WHAT THE EXERCISE ASKS —
Within the data below, copy each line where the string "ruolo" is found.

WORKING DATA —
------------------------------------

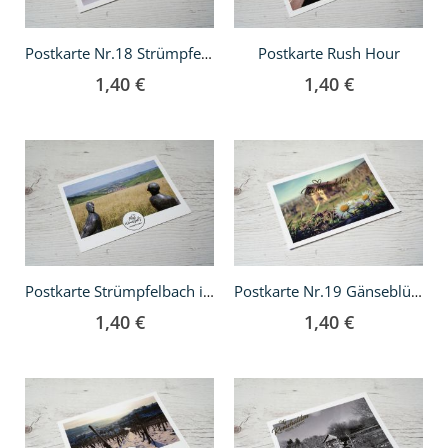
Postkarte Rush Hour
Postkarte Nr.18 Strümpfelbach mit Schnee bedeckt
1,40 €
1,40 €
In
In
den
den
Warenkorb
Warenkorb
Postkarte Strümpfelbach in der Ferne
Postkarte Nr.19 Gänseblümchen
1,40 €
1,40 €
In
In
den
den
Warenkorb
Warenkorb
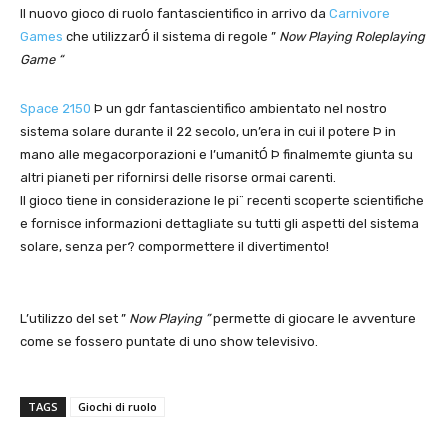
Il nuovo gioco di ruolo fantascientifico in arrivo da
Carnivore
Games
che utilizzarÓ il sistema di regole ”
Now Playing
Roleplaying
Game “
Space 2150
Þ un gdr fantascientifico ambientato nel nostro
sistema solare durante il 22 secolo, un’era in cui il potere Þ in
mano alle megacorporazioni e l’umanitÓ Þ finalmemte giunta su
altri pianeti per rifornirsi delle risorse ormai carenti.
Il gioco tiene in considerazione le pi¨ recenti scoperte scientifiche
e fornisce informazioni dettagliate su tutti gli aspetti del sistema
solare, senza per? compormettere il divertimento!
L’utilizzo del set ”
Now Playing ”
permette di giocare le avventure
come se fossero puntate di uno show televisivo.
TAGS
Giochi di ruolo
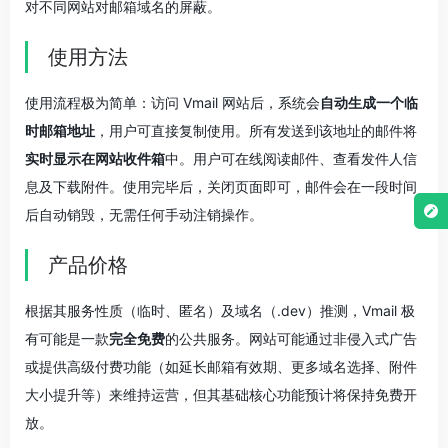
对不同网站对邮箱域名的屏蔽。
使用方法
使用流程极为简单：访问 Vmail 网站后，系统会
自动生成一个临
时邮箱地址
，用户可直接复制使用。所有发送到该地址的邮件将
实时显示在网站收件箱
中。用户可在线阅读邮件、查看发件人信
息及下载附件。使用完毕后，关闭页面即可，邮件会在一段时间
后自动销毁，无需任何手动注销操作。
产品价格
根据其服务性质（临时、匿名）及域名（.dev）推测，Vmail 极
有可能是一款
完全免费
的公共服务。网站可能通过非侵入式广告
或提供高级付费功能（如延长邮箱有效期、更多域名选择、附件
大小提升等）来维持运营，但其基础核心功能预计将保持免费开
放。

------------------------------------

COMPLETED TASK —
Il nuovo gioco di ruolo fantascientifico in arrivo da
Giochi di ruolo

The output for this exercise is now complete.